___ INFORMATION SHOWN ___

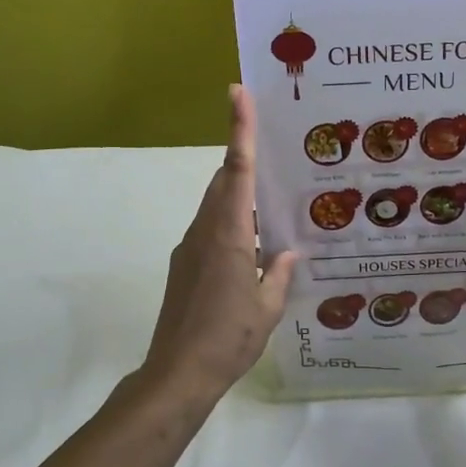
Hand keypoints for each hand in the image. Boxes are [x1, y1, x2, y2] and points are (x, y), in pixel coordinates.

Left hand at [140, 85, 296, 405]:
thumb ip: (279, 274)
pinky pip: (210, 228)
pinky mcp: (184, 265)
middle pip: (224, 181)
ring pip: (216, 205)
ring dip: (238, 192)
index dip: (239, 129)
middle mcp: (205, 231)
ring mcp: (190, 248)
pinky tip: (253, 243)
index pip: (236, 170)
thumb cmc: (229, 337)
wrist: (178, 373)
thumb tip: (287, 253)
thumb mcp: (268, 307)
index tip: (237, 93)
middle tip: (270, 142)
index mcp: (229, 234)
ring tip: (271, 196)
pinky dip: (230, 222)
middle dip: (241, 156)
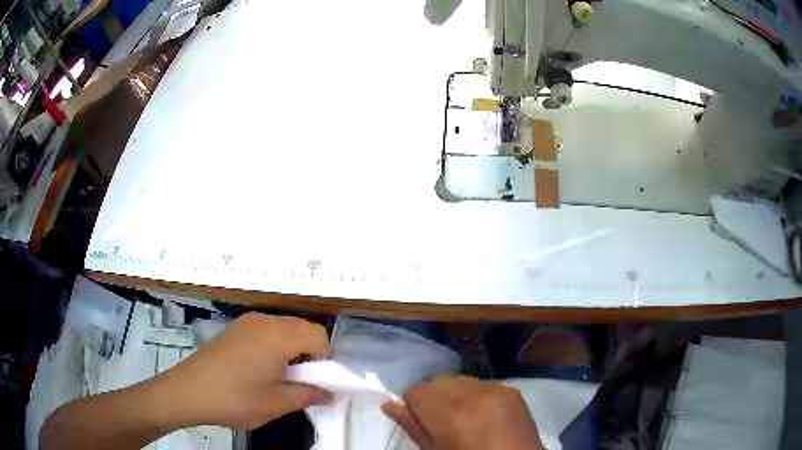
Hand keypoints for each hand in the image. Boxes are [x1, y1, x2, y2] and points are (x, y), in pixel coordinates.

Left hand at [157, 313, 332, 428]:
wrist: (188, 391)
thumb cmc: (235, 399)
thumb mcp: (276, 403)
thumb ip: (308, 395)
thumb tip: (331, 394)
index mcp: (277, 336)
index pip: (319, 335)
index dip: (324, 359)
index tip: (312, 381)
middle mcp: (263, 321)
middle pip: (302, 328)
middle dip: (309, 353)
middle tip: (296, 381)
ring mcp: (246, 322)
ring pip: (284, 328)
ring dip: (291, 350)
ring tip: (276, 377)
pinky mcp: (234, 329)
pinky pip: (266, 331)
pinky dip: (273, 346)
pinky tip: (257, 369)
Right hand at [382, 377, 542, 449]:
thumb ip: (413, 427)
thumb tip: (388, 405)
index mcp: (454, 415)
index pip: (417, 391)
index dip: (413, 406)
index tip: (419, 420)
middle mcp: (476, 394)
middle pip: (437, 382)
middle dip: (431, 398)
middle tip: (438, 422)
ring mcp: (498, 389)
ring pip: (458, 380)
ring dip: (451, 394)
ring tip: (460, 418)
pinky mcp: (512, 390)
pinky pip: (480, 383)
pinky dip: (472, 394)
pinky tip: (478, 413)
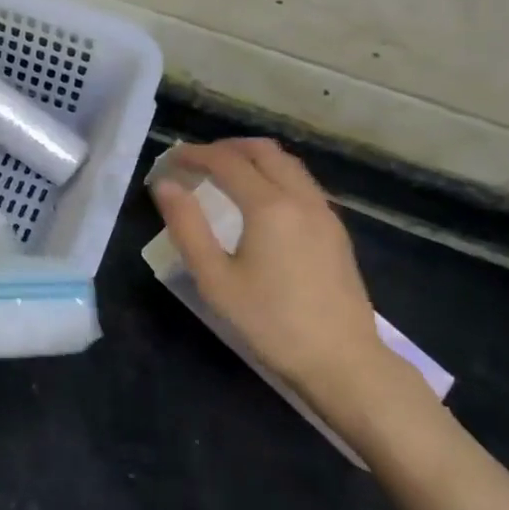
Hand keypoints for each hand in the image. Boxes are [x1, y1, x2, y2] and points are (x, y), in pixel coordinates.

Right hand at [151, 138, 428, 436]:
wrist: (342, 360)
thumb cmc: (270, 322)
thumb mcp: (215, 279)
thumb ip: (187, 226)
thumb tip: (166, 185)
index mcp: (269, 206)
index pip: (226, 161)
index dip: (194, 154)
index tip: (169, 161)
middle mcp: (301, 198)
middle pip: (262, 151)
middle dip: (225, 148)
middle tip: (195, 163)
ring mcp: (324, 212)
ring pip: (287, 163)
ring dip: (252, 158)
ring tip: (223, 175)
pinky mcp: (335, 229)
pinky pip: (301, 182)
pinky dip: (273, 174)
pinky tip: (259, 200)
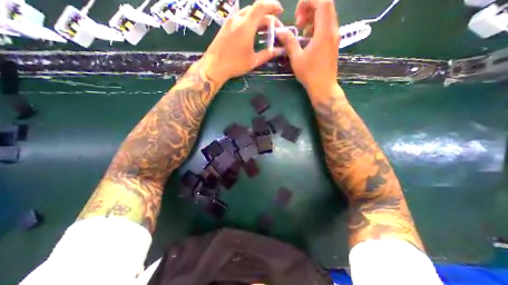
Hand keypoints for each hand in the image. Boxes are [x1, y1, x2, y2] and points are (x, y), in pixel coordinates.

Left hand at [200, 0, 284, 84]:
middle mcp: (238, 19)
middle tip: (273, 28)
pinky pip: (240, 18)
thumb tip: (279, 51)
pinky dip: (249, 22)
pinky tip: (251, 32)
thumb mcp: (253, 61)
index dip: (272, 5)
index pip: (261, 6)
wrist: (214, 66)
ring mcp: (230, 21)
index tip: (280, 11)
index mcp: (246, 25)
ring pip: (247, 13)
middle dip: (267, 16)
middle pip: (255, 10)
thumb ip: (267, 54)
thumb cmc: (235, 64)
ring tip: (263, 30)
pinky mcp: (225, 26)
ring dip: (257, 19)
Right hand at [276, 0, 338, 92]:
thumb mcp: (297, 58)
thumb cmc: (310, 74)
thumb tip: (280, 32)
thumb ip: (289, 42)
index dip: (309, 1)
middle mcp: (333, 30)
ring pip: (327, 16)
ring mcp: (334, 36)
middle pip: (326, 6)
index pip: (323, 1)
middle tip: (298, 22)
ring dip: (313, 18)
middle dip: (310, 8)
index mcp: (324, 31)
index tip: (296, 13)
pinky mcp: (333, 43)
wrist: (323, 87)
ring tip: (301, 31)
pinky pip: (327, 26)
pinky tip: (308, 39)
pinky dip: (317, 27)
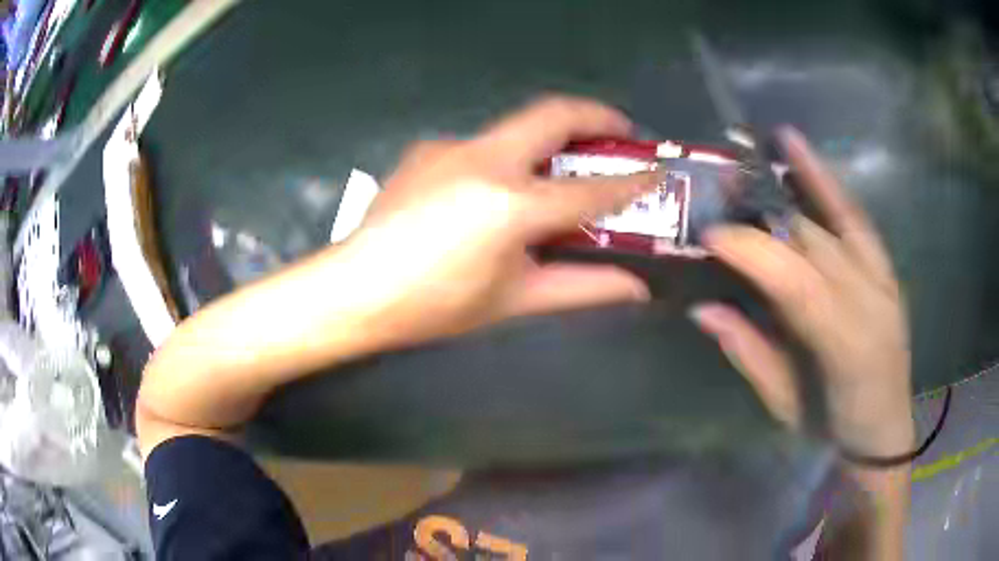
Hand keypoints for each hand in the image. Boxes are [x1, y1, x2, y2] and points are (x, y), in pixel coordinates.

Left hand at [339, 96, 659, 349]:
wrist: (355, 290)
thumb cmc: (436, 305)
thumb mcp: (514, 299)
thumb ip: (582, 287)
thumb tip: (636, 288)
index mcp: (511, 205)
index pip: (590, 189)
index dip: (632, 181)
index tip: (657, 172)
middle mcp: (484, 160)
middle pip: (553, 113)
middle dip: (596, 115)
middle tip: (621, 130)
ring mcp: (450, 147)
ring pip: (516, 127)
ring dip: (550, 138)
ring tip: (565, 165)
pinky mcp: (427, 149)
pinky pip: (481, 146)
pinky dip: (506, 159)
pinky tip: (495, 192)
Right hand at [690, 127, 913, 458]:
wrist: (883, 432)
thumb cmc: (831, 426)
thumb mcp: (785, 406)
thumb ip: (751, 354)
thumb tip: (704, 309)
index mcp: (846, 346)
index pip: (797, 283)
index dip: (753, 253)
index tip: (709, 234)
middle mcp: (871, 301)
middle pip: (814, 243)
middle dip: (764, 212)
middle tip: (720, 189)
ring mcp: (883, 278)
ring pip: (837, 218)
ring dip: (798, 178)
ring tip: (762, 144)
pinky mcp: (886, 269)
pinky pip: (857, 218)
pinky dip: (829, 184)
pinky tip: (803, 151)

___

* TASK DESCRIPTION:
Please repeat the records above word for word, and do not include the pictures.

* EXERCISE RESPONSE:
Hand keypoints for each hand in the image. Boxes are [x1, y1, x2, y2] and points are (x, y), in pixel coordinates.

Left hand at [140, 85, 296, 405]:
thumb ip: (279, 274)
pinky pip: (210, 228)
pinky mcp: (184, 265)
middle pip: (224, 181)
ring pip: (216, 205)
ring dip: (238, 192)
index dip: (239, 129)
middle mcp: (205, 231)
ring mcp: (190, 248)
pinky tip: (253, 243)
index pip: (236, 170)
thumb cmc: (229, 337)
wrist: (178, 373)
thumb tip: (287, 253)
thumb mcp: (268, 307)
index tip: (237, 93)
middle tip: (270, 142)
index mcp: (229, 234)
ring tip: (271, 196)
pinky dip: (230, 222)
middle dip: (241, 156)
Hand keypoints for each hand in the image. Boxes are [x1, y1, x2, y2] and points are (x, y), in pixel coordinates.

Left hand at [157, 313, 332, 428]:
wrist: (188, 391)
thumb cmc: (235, 399)
thumb mcp: (276, 403)
thumb ip: (308, 395)
thumb tip: (331, 394)
index mcp: (277, 336)
index pip: (319, 335)
index dip: (324, 359)
index tip: (312, 381)
middle mcp: (263, 321)
middle pip: (302, 328)
middle dip: (309, 353)
middle tip: (296, 381)
ring mcp: (246, 322)
ring pip: (284, 328)
ring dip: (291, 350)
ring tip: (276, 377)
pinky mcp: (234, 329)
pinky pip: (266, 331)
pinky dip: (273, 346)
pinky tip: (257, 369)
Right hand at [382, 377, 542, 449]:
thumb ip: (413, 427)
thumb tip: (388, 405)
index mcp: (454, 415)
index pip: (417, 391)
index dip: (413, 406)
index tip: (419, 420)
middle mcp: (476, 394)
middle pip: (437, 382)
middle dip: (431, 398)
middle tip: (438, 422)
ring mcp: (498, 389)
ring pip: (458, 380)
ring dip: (451, 394)
ring tip: (460, 418)
pinky mcp: (512, 390)
pinky pip: (480, 383)
pinky dip: (472, 394)
pinky tip: (478, 413)
Hand keypoints for each hand in the image. Boxes are [x1, y1, x2, y2] and points are (x, y), in pixel coordinates.

Right hand at [151, 138, 428, 436]:
wrist: (342, 360)
thumb cmc: (270, 322)
thumb mcp: (215, 279)
thumb ip: (187, 226)
thumb tip: (166, 185)
index mcp: (269, 206)
index pip: (226, 161)
index dip: (194, 154)
index tip: (169, 161)
middle mcp: (301, 198)
middle pip: (262, 151)
middle dip: (225, 148)
middle tip: (195, 163)
ring mcp: (324, 212)
ring pip: (287, 163)
ring dip: (252, 158)
ring tip: (223, 175)
pinky mcp: (335, 229)
pinky pip: (301, 182)
pinky dip: (273, 174)
pinky tip: (259, 200)
Hand keypoints for each hand in the image. Boxes are [x1, y1, x2, y2] and points are (x, y), in pixel coordinates.

Left hand at [200, 0, 284, 84]:
middle mcp: (238, 19)
middle tip: (273, 28)
pinky pip: (240, 18)
thumb tip: (279, 51)
pinky dip: (249, 22)
pinky tip: (251, 32)
thumb mcp: (253, 61)
index dip: (272, 5)
index pip: (261, 6)
wrist: (214, 66)
ring mcp: (230, 21)
index tip: (280, 11)
index mcp: (246, 25)
ring pip: (247, 13)
middle dip: (267, 16)
middle pip: (255, 10)
thumb ip: (267, 54)
thumb cmc: (235, 64)
ring tip: (263, 30)
pinky mcp: (225, 26)
ring dip: (257, 19)
Right hand at [276, 0, 338, 92]:
thumb mcp: (297, 58)
thumb cmc: (310, 74)
thumb tip: (280, 32)
thumb ip: (289, 42)
index dip: (309, 1)
middle mcp: (333, 30)
ring pip: (327, 16)
ring mcp: (334, 36)
middle pip: (326, 6)
index pip: (323, 1)
middle tip: (298, 22)
ring dip: (313, 18)
middle dip: (310, 8)
index mcp: (324, 31)
index tip: (296, 13)
pinky mcp: (333, 43)
wrist: (323, 87)
ring tip: (301, 31)
pinky pip: (327, 26)
pinky tip: (308, 39)
pinky dip: (317, 27)
Hand keypoints for each hand in the image. Boxes are [x1, y1, x2, y2] and points are (x, y), in pixel coordinates.

Left hand at [339, 96, 659, 349]:
wrist: (355, 290)
thumb cmc: (436, 305)
thumb mcp: (514, 299)
thumb ip: (582, 287)
thumb tip: (636, 288)
index mcp: (511, 205)
index pip: (590, 189)
index dip: (632, 181)
index tip: (657, 172)
middle mcp: (484, 160)
middle pip: (553, 113)
middle dip: (596, 115)
middle tip: (621, 130)
ring mcp: (450, 147)
ring pip: (516, 127)
ring dip: (550, 138)
ring tip: (565, 165)
pinky mcp: (427, 149)
pinky pip: (481, 146)
pinky dip: (506, 159)
pinky tip: (495, 192)
Right hand at [690, 127, 913, 458]:
wrist: (883, 432)
thumb cmc: (831, 426)
thumb mcp: (785, 406)
thumb ip: (751, 354)
thumb tip: (704, 309)
index mcp: (846, 346)
index pip: (797, 283)
index dip: (753, 253)
index tip: (709, 234)
middle mcp: (871, 301)
middle pip: (814, 243)
middle dip: (764, 212)
middle tip: (720, 189)
ring mcp: (883, 278)
ring pip: (837, 218)
ring dip: (798, 178)
ring tip: (762, 144)
pinky mcp: (886, 269)
pinky pip: (857, 218)
pinky dip: (829, 184)
pinky tip: (803, 151)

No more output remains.